Jasny psiać. Mój brat na
przymusowych w czasach czajisz prawie po
sąsiedzku, bo dwie ulice jakoś
miałem do aresztu. Zawsze coś się musi
zjebać. Zawsze szkoda łesz, więc gdy
przechodzę obok, krzyknę jak jest. Co
tam
Grześku? czarny mam dres, czarny kaptur
jak chuligan. Blady jak śmierć, blady
jak tró was unikam. Żal mi was jest, żal
mi nas. Znów mam głupi plan. Spalić
świat chcem martwy paść tu na ulicach.
czarny mam dres, czarny kaptur jak
chuligan. Blady jak śmierć. Blady jak
trup. Was unikam. Żal mi was jest. Żal
mi nas. Znów mam głupi plan. Spalić
świat.

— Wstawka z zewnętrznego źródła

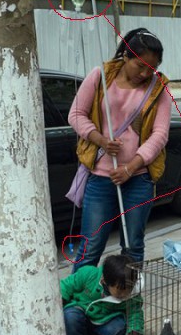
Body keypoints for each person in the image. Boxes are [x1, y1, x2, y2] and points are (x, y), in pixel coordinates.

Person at [68, 28, 171, 272]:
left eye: (152, 68)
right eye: (140, 65)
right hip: (100, 177)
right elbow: (76, 115)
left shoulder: (159, 88)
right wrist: (101, 140)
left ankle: (128, 300)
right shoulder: (99, 77)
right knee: (90, 247)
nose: (145, 73)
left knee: (133, 245)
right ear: (126, 56)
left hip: (138, 179)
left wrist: (131, 167)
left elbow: (160, 134)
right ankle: (77, 303)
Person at [60, 255, 144, 335]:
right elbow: (65, 287)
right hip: (82, 316)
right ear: (104, 280)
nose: (125, 294)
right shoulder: (88, 274)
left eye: (129, 288)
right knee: (70, 315)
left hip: (107, 322)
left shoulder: (133, 294)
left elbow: (135, 314)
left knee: (120, 332)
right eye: (119, 291)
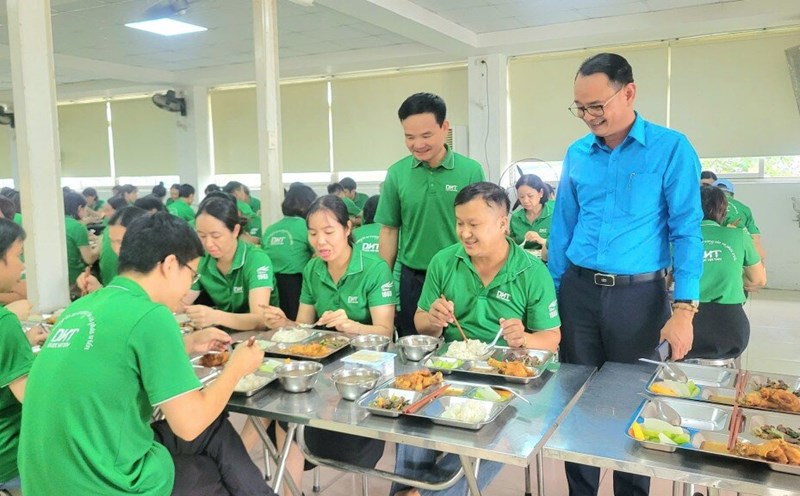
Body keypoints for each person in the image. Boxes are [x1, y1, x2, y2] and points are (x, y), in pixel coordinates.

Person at [19, 213, 273, 496]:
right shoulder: (152, 316)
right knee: (210, 471)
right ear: (169, 265)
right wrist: (236, 368)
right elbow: (190, 423)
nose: (190, 286)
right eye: (191, 273)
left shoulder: (80, 307)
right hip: (100, 484)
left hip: (45, 479)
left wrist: (187, 344)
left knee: (214, 432)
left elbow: (116, 357)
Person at [548, 53, 703, 496]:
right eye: (580, 108)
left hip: (639, 298)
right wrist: (557, 295)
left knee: (633, 402)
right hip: (578, 292)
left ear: (629, 92)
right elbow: (563, 226)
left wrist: (685, 310)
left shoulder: (671, 148)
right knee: (575, 399)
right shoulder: (577, 153)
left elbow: (687, 232)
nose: (588, 117)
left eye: (596, 106)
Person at [392, 182, 561, 496]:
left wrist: (523, 339)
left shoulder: (531, 271)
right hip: (450, 369)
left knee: (491, 432)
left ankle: (420, 494)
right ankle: (409, 490)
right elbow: (421, 325)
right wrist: (433, 320)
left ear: (502, 223)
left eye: (474, 225)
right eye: (460, 223)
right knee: (411, 420)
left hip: (507, 378)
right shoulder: (444, 261)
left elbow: (551, 338)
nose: (465, 233)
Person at [262, 195, 395, 494]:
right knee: (286, 417)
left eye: (329, 232)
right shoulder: (313, 269)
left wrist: (352, 327)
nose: (320, 241)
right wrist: (283, 324)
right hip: (323, 367)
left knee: (309, 424)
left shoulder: (374, 269)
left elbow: (385, 333)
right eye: (312, 233)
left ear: (348, 228)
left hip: (365, 372)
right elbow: (304, 327)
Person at [376, 92, 485, 337]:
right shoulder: (397, 174)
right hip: (413, 279)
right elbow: (389, 230)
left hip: (460, 274)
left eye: (426, 135)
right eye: (409, 137)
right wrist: (383, 288)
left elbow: (481, 228)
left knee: (461, 344)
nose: (418, 144)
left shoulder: (470, 170)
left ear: (444, 127)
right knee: (413, 347)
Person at [687, 186, 766, 359]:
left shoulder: (680, 238)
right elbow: (759, 280)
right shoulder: (739, 235)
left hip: (687, 325)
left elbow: (666, 280)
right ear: (723, 210)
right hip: (732, 330)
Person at [181, 196, 276, 331]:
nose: (208, 244)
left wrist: (216, 316)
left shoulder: (256, 259)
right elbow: (182, 303)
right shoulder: (203, 260)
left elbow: (260, 320)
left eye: (216, 236)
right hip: (224, 338)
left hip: (259, 338)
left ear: (235, 230)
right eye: (202, 236)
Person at [0, 218, 31, 496]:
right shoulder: (4, 323)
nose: (22, 265)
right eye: (17, 256)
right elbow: (33, 398)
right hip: (9, 458)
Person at [261, 185, 316, 321]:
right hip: (296, 284)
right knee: (298, 325)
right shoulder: (306, 227)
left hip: (270, 285)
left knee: (278, 322)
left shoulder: (270, 229)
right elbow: (319, 254)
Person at [81, 206, 149, 292]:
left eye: (121, 242)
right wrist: (97, 288)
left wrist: (100, 291)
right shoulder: (125, 262)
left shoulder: (155, 268)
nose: (116, 249)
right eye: (112, 241)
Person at [713, 178, 766, 263]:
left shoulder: (704, 207)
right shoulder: (744, 208)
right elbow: (755, 238)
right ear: (732, 194)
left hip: (712, 253)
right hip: (738, 253)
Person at [509, 174, 553, 262]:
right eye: (521, 197)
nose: (525, 201)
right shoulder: (516, 217)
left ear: (541, 193)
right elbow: (513, 245)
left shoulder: (553, 214)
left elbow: (561, 244)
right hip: (523, 263)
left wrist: (542, 240)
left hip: (548, 264)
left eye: (530, 196)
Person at [63, 191, 100, 286]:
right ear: (79, 208)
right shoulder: (77, 227)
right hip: (74, 276)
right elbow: (89, 259)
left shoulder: (57, 222)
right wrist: (101, 243)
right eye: (85, 208)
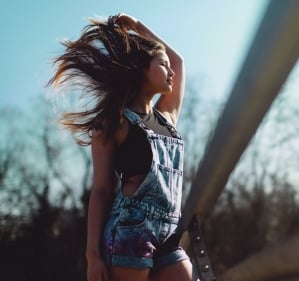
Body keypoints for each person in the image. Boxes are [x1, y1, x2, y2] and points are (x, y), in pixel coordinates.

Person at [48, 13, 192, 281]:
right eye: (162, 64)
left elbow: (179, 62)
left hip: (169, 231)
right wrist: (92, 256)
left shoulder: (168, 118)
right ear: (141, 69)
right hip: (130, 229)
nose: (170, 71)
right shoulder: (113, 122)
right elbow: (101, 190)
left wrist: (137, 27)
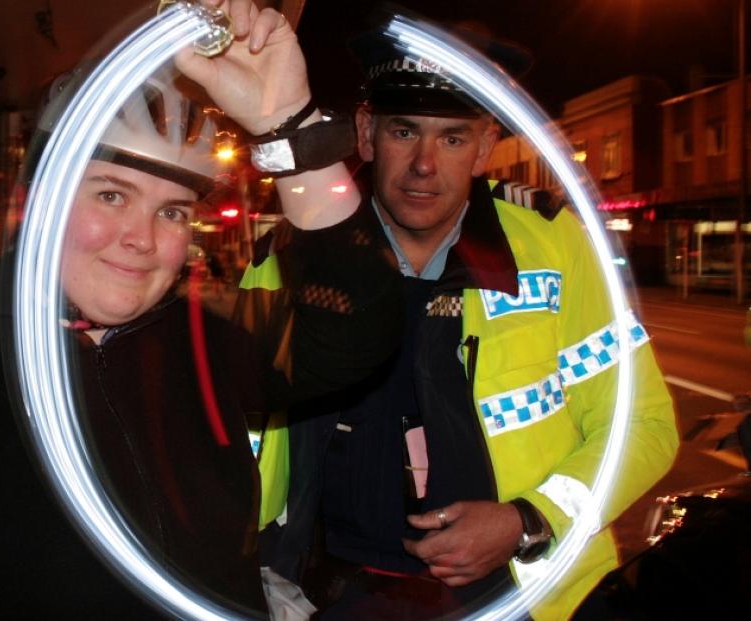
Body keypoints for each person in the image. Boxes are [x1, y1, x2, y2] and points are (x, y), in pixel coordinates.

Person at [0, 3, 400, 619]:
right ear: (38, 205)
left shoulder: (204, 341)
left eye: (171, 211)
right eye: (112, 196)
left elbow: (357, 328)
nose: (143, 239)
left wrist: (290, 128)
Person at [237, 24, 680, 621]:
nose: (424, 165)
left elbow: (645, 425)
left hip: (526, 596)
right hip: (334, 599)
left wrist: (529, 519)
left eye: (452, 138)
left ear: (485, 146)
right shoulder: (287, 258)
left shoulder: (553, 247)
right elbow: (237, 440)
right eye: (404, 132)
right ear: (366, 135)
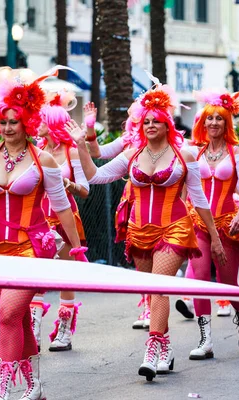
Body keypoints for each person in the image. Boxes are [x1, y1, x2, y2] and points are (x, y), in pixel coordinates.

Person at [71, 81, 226, 381]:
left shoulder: (186, 156)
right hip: (139, 229)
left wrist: (215, 237)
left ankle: (152, 350)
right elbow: (96, 176)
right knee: (153, 290)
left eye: (157, 121)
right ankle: (165, 347)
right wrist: (79, 145)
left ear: (168, 124)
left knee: (159, 287)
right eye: (146, 121)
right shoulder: (132, 153)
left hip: (176, 226)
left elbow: (200, 199)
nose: (151, 125)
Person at [0, 66, 84, 400]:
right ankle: (35, 383)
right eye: (4, 121)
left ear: (26, 120)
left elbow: (63, 207)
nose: (9, 128)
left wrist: (77, 247)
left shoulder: (44, 162)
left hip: (31, 248)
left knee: (8, 313)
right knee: (20, 318)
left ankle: (3, 385)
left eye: (15, 121)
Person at [182, 89, 239, 361]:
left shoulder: (237, 153)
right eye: (209, 118)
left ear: (227, 123)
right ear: (202, 122)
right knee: (199, 280)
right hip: (199, 223)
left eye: (219, 119)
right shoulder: (194, 152)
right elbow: (184, 186)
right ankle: (205, 339)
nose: (213, 123)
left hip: (227, 223)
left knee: (227, 282)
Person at [29, 90, 90, 353]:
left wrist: (67, 184)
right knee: (37, 277)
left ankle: (64, 332)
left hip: (66, 218)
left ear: (52, 124)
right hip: (39, 219)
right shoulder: (36, 151)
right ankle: (32, 332)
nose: (36, 124)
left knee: (66, 276)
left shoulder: (72, 153)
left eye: (42, 120)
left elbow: (85, 189)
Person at [83, 102, 152, 330]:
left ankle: (168, 292)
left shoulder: (170, 145)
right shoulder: (127, 142)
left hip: (165, 208)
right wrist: (90, 129)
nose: (140, 120)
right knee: (139, 254)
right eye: (138, 116)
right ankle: (149, 306)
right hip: (135, 202)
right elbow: (98, 154)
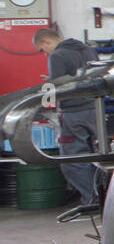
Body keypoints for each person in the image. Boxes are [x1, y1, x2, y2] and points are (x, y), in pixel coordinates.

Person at [33, 28, 101, 206]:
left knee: (71, 162)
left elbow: (55, 89)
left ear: (47, 42)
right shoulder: (87, 50)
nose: (44, 53)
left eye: (42, 49)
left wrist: (45, 98)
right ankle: (106, 199)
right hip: (96, 110)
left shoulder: (57, 56)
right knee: (99, 157)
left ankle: (93, 200)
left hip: (73, 113)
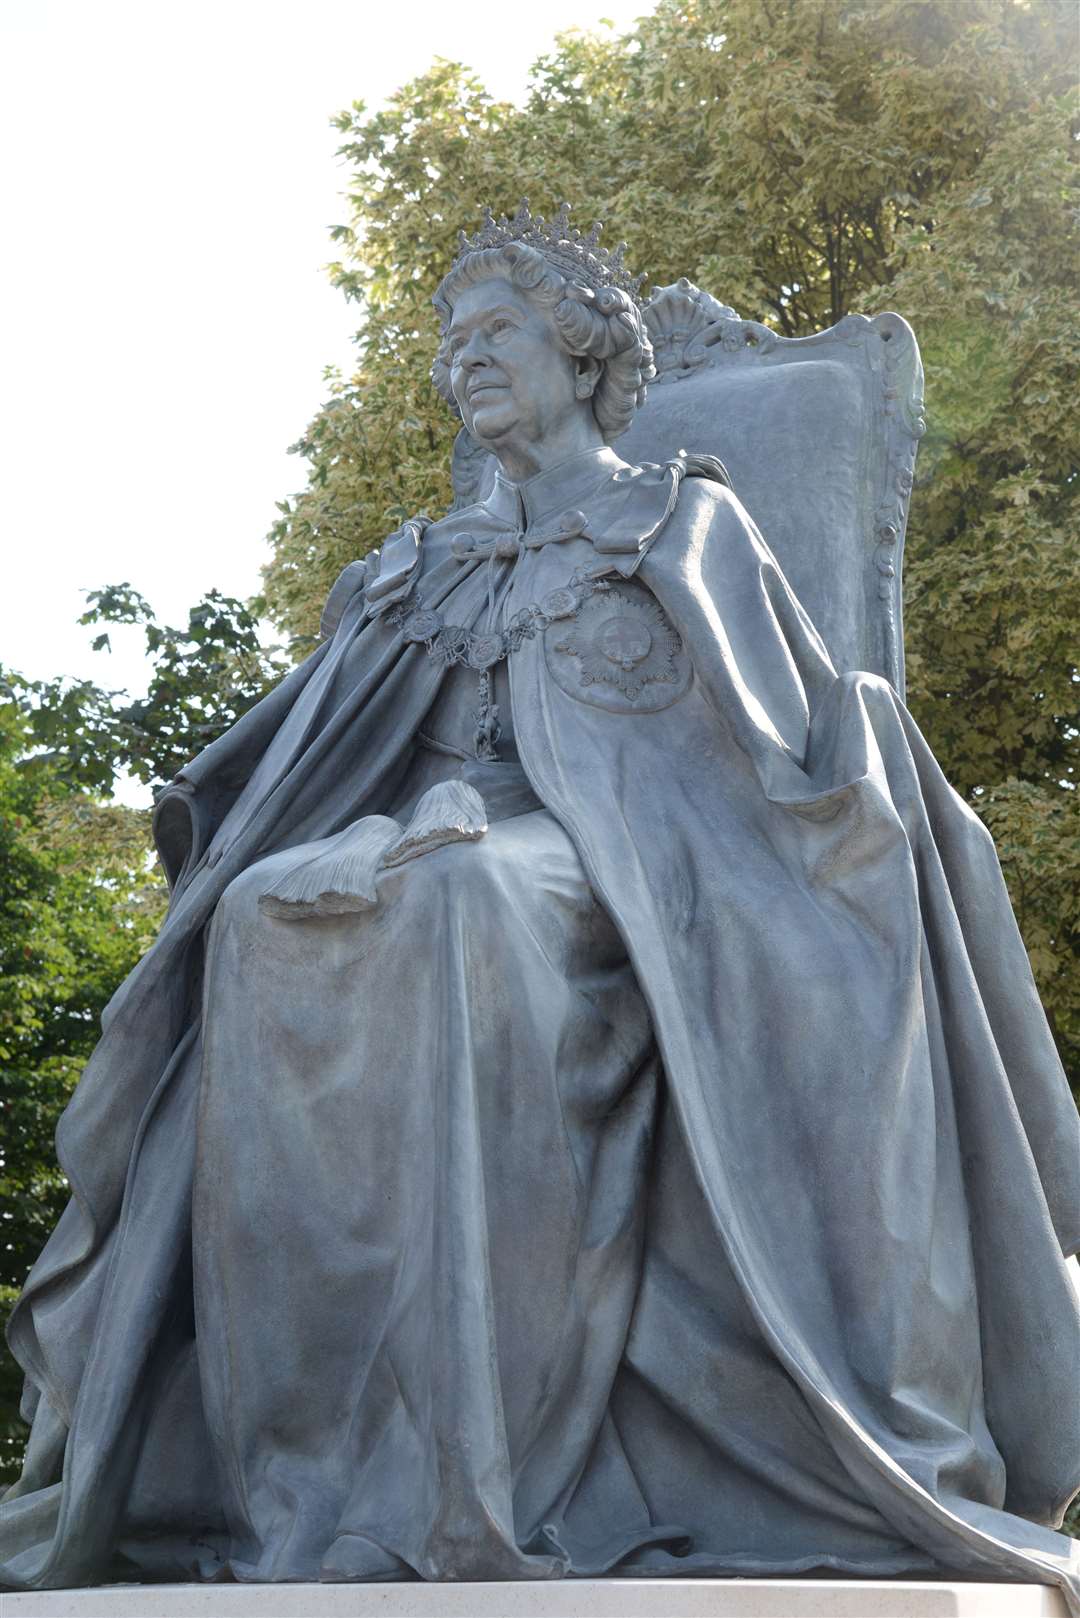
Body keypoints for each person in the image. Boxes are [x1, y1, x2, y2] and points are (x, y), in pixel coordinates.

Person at [2, 204, 1078, 1608]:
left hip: (642, 878)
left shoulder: (683, 521)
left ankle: (480, 1465)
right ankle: (322, 1480)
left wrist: (495, 824)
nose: (466, 359)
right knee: (261, 912)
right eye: (451, 341)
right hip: (418, 849)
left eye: (498, 329)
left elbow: (771, 754)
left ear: (581, 357)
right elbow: (309, 762)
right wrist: (362, 828)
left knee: (467, 902)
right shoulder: (413, 568)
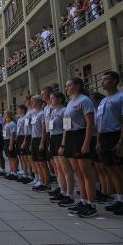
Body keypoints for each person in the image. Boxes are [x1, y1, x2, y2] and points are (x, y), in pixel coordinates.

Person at [61, 77, 96, 217]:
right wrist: (64, 143)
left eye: (69, 85)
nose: (67, 88)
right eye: (66, 86)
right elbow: (66, 125)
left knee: (86, 172)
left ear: (78, 86)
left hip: (81, 135)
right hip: (71, 137)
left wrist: (87, 142)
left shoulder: (84, 100)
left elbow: (90, 124)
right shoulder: (69, 103)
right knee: (77, 173)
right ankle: (83, 200)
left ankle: (91, 204)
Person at [96, 71, 123, 215]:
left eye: (105, 80)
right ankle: (119, 199)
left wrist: (120, 142)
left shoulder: (121, 97)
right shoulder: (103, 101)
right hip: (104, 136)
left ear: (114, 81)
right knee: (110, 169)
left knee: (119, 169)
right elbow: (100, 122)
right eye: (102, 80)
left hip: (116, 135)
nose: (102, 82)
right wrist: (99, 141)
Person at [3, 110, 18, 180]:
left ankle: (15, 172)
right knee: (9, 157)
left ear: (8, 115)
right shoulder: (6, 124)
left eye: (5, 114)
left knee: (12, 157)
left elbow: (12, 134)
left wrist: (11, 144)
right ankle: (11, 171)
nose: (4, 115)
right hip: (6, 140)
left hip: (10, 141)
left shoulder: (12, 124)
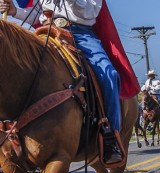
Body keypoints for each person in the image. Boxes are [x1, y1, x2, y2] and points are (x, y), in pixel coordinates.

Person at [0, 0, 124, 164]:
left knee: (109, 74)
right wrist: (15, 11)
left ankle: (110, 135)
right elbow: (38, 13)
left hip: (80, 34)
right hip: (46, 33)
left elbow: (90, 12)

Chcę martwy paść tu na ulicach.
Poznaj tekst piosenki Bonson - Czarny Kaptur. Szybki dostęp do darmowych mp3 download, video download i audio. Znajdź oficjalne wersje, remiksy i najlepsze darmowe muzykę online. Odkryj najnowsze teksty, muzykę i downloady utworów Bonson. Słuchaj i pobieraj ulubione piosenki z łatwością. Enjoy free music, high-quality audio, and video download, all in one place. Discover top hits, official releases, remixes, and more popular music content for free.